Write out each line of source text in the data below exactly as it appears, and leave the pictures out of your answer.

------ Extracted data

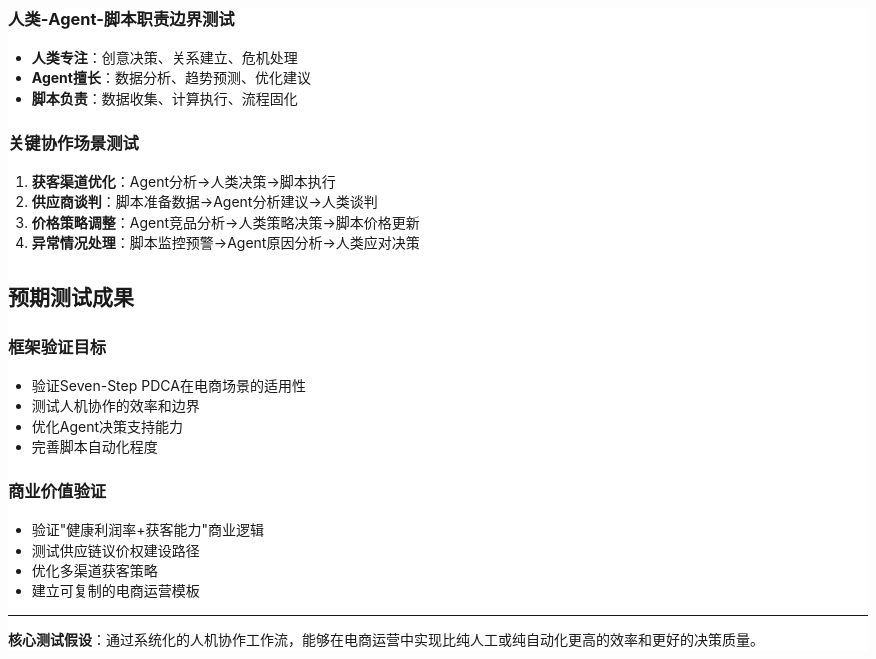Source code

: ### 人类-Agent-脚本职责边界测试
- **人类专注**：创意决策、关系建立、危机处理
- **Agent擅长**：数据分析、趋势预测、优化建议
- **脚本负责**：数据收集、计算执行、流程固化

### 关键协作场景测试
1. **获客渠道优化**：Agent分析→人类决策→脚本执行
2. **供应商谈判**：脚本准备数据→Agent分析建议→人类谈判
3. **价格策略调整**：Agent竞品分析→人类策略决策→脚本价格更新
4. **异常情况处理**：脚本监控预警→Agent原因分析→人类应对决策

## 预期测试成果

### 框架验证目标
- 验证Seven-Step PDCA在电商场景的适用性
- 测试人机协作的效率和边界
- 优化Agent决策支持能力
- 完善脚本自动化程度

### 商业价值验证
- 验证"健康利润率+获客能力"商业逻辑
- 测试供应链议价权建设路径
- 优化多渠道获客策略
- 建立可复制的电商运营模板

---

**核心测试假设**：通过系统化的人机协作工作流，能够在电商运营中实现比纯人工或纯自动化更高的效率和更好的决策质量。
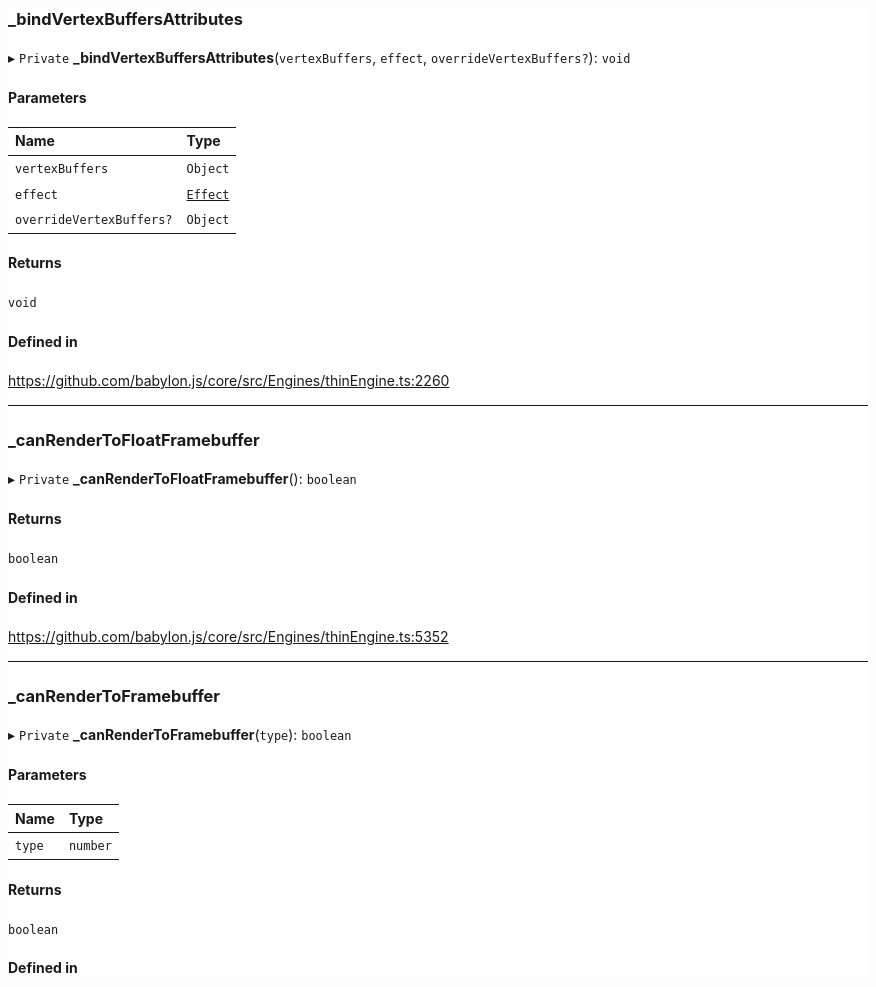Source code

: ### \_bindVertexBuffersAttributes

▸ `Private` **_bindVertexBuffersAttributes**(`vertexBuffers`, `effect`, `overrideVertexBuffers?`): `void`

#### Parameters

| Name | Type |
| :------ | :------ |
| `vertexBuffers` | `Object` |
| `effect` | [`Effect`](Effect.md) |
| `overrideVertexBuffers?` | `Object` |

#### Returns

`void`

#### Defined in

https://github.com/babylon.js/core/src/Engines/thinEngine.ts:2260

___

### \_canRenderToFloatFramebuffer

▸ `Private` **_canRenderToFloatFramebuffer**(): `boolean`

#### Returns

`boolean`

#### Defined in

https://github.com/babylon.js/core/src/Engines/thinEngine.ts:5352

___

### \_canRenderToFramebuffer

▸ `Private` **_canRenderToFramebuffer**(`type`): `boolean`

#### Parameters

| Name | Type |
| :------ | :------ |
| `type` | `number` |

#### Returns

`boolean`

#### Defined in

------------

Answer section
Source code

: ### 人类-Agent-脚本职责边界测试
- **人类专注**：创意决策、关系建立、危机处理
- **Agent擅长**：数据分析、趋势预测、优化建议
- **脚本负责**：数据收集、计算执行、流程固化

### 关键协作场景测试
1. **获客渠道优化**：Agent分析→人类决策→脚本执行
2. **供应商谈判**：脚本准备数据→Agent分析建议→人类谈判
3. **价格策略调整**：Agent竞品分析→人类策略决策→脚本价格更新
4. **异常情况处理**：脚本监控预警→Agent原因分析→人类应对决策

## 预期测试成果

### 框架验证目标
- 验证Seven-Step PDCA在电商场景的适用性
- 测试人机协作的效率和边界
- 优化Agent决策支持能力
- 完善脚本自动化程度

### 商业价值验证
- 验证"健康利润率+获客能力"商业逻辑
- 测试供应链议价权建设路径
- 优化多渠道获客策略
- 建立可复制的电商运营模板

---

**核心测试假设**：通过系统化的人机协作工作流，能够在电商运营中实现比纯人工或纯自动化更高的效率和更好的决策质量。
Source code

: ### \_bindVertexBuffersAttributes

▸ `Private` **_bindVertexBuffersAttributes**(`vertexBuffers`, `effect`, `overrideVertexBuffers?`): `void`

#### Parameters

| Name | Type |
| :------ | :------ |
| `vertexBuffers` | `Object` |
| `effect` | [`Effect`](Effect.md) |
| `overrideVertexBuffers?` | `Object` |

#### Returns

`void`

#### Defined in

https://github.com/babylon.js/core/src/Engines/thinEngine.ts:2260

___

### \_canRenderToFloatFramebuffer

▸ `Private` **_canRenderToFloatFramebuffer**(): `boolean`

#### Returns

`boolean`

#### Defined in

https://github.com/babylon.js/core/src/Engines/thinEngine.ts:5352

___

### \_canRenderToFramebuffer

▸ `Private` **_canRenderToFramebuffer**(`type`): `boolean`

#### Parameters

| Name | Type |
| :------ | :------ |
| `type` | `number` |

#### Returns

`boolean`

#### Defined in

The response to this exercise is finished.